In contrast, the Eurozone’s growth is only 0.9%, and global inflation is expected to fall from 5.8% in 2024 to 4.4% in 2025.

Commodities and Low Base Effect

Due to crude oil and other commodities mainly oscillating downward in the first half of 2023, US CPI in the first half of 2024 faces a low base effect and is unlikely to accelerate further downward.

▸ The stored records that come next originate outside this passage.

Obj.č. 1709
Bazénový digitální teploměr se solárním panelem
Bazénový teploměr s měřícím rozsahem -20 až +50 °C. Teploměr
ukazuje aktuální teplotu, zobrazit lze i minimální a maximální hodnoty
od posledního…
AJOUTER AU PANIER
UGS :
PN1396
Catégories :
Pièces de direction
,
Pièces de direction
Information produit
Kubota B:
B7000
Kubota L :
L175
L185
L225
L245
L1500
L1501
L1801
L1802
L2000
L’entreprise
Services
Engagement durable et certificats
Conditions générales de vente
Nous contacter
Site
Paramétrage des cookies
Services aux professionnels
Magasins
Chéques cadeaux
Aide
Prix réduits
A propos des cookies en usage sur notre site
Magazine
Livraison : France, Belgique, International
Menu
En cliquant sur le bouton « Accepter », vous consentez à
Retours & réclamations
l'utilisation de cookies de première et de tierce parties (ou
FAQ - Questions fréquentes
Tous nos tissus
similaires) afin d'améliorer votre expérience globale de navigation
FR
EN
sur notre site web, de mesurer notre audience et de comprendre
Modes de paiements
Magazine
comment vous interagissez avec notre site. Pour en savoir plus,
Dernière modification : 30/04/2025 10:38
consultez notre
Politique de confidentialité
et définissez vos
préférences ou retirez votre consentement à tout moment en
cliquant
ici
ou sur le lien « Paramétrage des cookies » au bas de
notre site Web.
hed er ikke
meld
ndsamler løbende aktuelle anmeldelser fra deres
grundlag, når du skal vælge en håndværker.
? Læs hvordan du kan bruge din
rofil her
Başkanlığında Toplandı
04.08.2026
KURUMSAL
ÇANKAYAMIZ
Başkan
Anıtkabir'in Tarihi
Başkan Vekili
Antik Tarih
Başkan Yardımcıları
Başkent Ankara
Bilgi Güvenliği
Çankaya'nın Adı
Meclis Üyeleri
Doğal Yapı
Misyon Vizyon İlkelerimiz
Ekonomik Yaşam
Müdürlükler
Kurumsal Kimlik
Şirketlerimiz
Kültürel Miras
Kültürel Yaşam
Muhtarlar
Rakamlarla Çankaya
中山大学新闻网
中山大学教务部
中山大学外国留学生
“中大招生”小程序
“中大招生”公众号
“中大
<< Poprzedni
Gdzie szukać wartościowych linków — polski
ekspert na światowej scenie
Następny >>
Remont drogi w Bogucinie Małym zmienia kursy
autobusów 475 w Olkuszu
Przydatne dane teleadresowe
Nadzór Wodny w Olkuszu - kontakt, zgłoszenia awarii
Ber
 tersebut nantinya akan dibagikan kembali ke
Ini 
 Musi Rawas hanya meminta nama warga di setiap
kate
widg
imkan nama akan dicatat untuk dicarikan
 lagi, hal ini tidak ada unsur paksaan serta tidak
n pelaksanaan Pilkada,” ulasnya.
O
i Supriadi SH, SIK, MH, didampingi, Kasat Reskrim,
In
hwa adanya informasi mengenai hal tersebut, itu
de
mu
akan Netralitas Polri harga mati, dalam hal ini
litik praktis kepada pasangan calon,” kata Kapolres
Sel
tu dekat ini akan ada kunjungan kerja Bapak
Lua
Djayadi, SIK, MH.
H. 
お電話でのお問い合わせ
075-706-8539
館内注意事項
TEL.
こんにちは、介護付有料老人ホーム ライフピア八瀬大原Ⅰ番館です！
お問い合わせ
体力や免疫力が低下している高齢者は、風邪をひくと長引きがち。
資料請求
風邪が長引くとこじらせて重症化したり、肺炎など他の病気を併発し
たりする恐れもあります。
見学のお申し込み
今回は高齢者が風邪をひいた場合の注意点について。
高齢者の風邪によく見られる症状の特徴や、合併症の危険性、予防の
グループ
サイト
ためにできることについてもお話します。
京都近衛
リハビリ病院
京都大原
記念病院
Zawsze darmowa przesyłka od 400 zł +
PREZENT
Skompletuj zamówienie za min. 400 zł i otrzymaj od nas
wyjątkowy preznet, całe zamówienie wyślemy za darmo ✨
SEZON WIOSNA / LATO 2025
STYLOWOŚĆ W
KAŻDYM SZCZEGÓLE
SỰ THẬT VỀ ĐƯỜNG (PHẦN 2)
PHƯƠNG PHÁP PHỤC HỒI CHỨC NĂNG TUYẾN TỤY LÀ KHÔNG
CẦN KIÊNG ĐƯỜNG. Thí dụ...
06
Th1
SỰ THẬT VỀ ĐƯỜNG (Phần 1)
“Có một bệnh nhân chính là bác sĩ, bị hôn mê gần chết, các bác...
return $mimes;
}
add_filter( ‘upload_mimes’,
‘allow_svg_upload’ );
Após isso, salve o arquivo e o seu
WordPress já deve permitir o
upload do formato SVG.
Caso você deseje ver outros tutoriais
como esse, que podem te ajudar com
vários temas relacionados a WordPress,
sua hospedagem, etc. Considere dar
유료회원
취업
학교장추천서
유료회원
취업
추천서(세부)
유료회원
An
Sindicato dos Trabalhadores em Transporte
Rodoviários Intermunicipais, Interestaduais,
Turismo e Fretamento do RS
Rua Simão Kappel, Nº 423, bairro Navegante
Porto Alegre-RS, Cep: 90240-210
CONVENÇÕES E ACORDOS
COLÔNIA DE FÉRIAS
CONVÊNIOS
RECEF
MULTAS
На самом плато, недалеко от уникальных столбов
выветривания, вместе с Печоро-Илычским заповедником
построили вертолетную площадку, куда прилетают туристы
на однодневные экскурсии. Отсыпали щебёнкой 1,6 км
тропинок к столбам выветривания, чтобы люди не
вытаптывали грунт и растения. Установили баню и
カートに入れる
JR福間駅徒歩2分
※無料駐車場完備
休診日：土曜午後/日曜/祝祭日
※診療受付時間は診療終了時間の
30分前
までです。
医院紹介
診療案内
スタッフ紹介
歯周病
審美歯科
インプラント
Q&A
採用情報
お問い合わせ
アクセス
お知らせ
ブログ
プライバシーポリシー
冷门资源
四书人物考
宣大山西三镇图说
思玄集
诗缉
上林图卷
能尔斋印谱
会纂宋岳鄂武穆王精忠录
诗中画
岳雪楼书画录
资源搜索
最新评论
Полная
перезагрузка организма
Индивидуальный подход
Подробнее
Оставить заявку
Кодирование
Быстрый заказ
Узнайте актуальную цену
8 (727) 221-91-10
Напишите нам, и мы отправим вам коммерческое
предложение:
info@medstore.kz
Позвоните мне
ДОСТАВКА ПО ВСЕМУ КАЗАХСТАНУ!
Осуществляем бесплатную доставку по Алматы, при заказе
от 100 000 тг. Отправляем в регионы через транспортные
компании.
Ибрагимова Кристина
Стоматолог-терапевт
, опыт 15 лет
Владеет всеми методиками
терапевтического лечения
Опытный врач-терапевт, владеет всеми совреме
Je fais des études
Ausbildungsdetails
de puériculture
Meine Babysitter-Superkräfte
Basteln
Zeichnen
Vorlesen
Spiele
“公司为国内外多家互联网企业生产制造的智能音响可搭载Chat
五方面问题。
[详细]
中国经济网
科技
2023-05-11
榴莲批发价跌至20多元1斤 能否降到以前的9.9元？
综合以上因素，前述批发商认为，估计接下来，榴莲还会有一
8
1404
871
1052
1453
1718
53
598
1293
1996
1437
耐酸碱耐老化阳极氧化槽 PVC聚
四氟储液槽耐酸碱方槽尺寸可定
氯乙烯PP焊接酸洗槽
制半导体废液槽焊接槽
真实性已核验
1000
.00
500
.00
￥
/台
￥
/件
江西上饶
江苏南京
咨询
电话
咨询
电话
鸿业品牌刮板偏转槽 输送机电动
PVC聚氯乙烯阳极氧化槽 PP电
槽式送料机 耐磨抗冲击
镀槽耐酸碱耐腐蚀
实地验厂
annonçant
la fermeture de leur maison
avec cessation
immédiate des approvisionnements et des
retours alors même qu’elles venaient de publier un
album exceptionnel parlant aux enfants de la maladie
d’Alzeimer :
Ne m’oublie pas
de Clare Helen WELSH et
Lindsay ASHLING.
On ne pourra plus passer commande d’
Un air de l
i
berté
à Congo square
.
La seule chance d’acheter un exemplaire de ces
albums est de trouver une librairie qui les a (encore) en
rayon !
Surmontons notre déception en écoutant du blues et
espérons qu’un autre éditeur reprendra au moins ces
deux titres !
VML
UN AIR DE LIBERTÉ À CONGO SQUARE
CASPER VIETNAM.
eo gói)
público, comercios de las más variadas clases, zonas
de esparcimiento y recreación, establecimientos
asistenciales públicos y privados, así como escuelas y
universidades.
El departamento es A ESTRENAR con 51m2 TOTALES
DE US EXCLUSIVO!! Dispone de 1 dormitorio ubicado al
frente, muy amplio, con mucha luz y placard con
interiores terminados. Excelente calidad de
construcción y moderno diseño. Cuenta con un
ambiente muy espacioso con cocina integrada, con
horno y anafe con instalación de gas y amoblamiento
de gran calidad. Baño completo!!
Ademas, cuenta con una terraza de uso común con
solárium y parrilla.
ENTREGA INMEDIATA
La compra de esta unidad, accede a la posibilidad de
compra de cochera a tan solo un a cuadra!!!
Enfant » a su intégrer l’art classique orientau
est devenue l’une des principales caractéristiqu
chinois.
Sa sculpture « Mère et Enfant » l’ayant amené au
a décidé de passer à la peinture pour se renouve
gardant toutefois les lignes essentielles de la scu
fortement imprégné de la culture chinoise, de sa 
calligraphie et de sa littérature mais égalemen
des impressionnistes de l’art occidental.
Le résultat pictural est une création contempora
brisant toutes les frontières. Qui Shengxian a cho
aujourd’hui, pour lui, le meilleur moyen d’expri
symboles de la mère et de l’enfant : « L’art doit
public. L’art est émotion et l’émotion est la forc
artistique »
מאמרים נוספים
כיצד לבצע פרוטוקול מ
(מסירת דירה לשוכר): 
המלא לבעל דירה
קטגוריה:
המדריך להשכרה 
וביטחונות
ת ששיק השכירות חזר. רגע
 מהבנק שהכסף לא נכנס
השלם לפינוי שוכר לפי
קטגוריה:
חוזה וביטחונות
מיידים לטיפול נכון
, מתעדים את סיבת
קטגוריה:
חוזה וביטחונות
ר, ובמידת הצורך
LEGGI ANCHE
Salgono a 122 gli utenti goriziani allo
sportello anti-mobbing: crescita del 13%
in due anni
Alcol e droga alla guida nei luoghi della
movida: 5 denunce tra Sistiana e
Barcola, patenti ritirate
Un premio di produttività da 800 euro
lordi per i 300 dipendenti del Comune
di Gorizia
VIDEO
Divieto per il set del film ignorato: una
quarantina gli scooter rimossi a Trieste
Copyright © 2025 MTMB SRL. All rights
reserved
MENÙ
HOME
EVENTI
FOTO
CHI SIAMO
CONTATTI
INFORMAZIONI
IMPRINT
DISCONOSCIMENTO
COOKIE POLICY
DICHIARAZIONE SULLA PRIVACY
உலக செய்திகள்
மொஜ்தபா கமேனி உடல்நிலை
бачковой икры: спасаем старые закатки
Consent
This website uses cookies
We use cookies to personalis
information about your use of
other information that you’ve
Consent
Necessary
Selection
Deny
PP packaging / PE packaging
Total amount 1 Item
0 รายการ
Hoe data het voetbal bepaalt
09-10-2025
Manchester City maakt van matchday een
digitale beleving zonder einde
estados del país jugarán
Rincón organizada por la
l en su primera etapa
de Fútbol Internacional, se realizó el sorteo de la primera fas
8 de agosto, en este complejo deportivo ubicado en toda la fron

Meanwhile, oil inventories are in a declining cycle, supporting oil prices and limiting further CPI decline.

Overall Forecast: A “V” Shape Throughout the Year

Considering all factors, we believe US CPI in 2024 may exhibit the following characteristics:

  • Bottom in Q1: Completing the final phase of the previous decline
  • Rebound in Q2: Resonance of election policies, rising logistics costs, and low base effects
  • Decline in H2: With the Fed possibly starting rate cuts, inflation expectations will cool again

This trajectory could exert some pressure on the stock market, as the CPI rebound in the first half may delay the Fed’s rate cut start.

Key Action Items for Investors

  1. Mark CPI release times: Especially the transition points between daylight saving time and standard time
  2. Monitor CPI and PCE simultaneously: CPI influences short-term market sentiment; PCE guides Fed policy
  3. Focus on energy and housing components: These two account for nearly 50% of CPI weight
  4. Track commodity prices: Especially crude oil inventories and shipping indices
  5. Prepare for policy changes: Fed’s rate cut expectations are a key variable for asset prices in 2024

Every CPI release is an opportunity for the market to reprice. Understanding its trend logic and drivers is essential for investors to grasp market rhythm.